— Quoted passage —
Wednesday, June 22, 2011

The Issue


I have simply run out of hours in the day.

With both kids home, and me making a committed effort to engage them and keep them busy, I seem to have run out of time for other things.

I've been researching ducks so I can teach Sheridan the different ducks he sees at the park, and other activities designed to help keep an attention deficit kid engaged in the world around him, instead of disappearing into a Wii game. And then there is the complication of the five year old autistic kid needing her own forms of engagement, and trying to do that without the eight year old disrupting it.

I have lots of projects for both of them, but they require my participation so that has pretty much become my life right now. Everything else is getting kind of crowded out, as even my couple of quiet hours between the time they go to bed and the time I do is now dominated by me researching ways and means of dealing with each kiddo in the best way to suit there needs.

— Data lines —
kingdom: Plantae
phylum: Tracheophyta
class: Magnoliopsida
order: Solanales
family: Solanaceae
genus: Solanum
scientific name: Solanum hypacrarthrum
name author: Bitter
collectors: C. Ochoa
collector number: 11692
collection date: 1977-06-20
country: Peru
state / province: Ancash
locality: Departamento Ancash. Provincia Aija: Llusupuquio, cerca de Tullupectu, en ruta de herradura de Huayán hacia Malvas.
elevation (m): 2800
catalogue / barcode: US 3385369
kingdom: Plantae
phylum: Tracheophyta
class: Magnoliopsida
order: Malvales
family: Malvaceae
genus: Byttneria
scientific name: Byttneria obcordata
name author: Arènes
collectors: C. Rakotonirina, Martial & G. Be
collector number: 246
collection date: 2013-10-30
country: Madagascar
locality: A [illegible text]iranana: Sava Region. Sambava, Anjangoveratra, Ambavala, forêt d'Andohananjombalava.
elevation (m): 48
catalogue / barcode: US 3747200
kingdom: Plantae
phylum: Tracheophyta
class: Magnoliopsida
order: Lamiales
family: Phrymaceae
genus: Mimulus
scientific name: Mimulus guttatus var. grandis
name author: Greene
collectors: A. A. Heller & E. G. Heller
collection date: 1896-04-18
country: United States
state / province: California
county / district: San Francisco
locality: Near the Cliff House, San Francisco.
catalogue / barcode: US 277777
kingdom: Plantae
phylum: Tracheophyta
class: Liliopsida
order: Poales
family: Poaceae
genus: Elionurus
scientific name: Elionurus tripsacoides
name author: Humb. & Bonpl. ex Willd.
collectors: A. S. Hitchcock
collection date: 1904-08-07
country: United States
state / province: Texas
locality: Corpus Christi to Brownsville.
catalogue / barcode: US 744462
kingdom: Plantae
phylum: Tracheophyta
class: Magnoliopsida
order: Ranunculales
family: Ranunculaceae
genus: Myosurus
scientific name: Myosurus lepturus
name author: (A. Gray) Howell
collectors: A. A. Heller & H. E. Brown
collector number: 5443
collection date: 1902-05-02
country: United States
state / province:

— Required tasks —
- 1) Reproduce the part of the blog post that opens with the words containing "I've been researching" and closes with "suit there needs.".
- 2) Answer these questions using the blog post, one line each:
(a) What has the writer been researching to teach Sheridan?
(b) How old is the autistic child?
(c) When do the writer's couple of quiet hours take place?
- 3) Rewrite the paragraph of the blog post beginning "I have lots of projects" in a shorter form, keeping its main facts.
The entries have no role in any of this.

— Results of the tasks —
- 1)
I've been researching ducks so I can teach Sheridan the different ducks he sees at the park, and other activities designed to help keep an attention deficit kid engaged in the world around him, instead of disappearing into a Wii game. And then there is the complication of the five year old autistic kid needing her own forms of engagement, and trying to do that without the eight year old disrupting it.

I have lots of projects for both of them, but they require my participation so that has pretty much become my life right now. Everything else is getting kind of crowded out, as even my couple of quiet hours between the time they go to bed and the time I do is now dominated by me researching ways and means of dealing with each kiddo in the best way to suit there needs.

- 2)
(a) The different ducks he sees at the park.
(b) Five years old.
(c) Between the time the kids go to bed and the time the writer does.

- 3) The writer has many projects for both children, but they need the writer's participation and now fill most of the writer's life. Everything else is being crowded out. Even the quiet hours between the kids' bedtime and the writer's own now go to researching how best to meet each child's needs.